> [Brief]
Leave the pictures out. Return all other data exactly.
*** Opening Supplied data ***
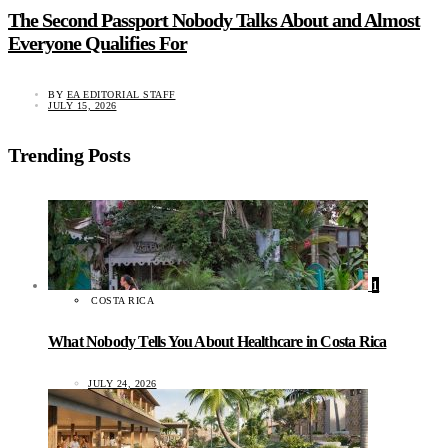
The Second Passport Nobody Talks About and Almost
Everyone Qualifies For
BY
EA EDITORIAL STAFF
JULY 15, 2026
Trending Posts
1
COSTA RICA
What Nobody Tells You About Healthcare in Costa Rica
JULY 24, 2026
*** Closing Supplied data ***
> [Exercise response]
The Second Passport Nobody Talks About and Almost
Everyone Qualifies For
BY
EA EDITORIAL STAFF
JULY 15, 2026
Trending Posts
1
COSTA RICA
What Nobody Tells You About Healthcare in Costa Rica
JULY 24, 2026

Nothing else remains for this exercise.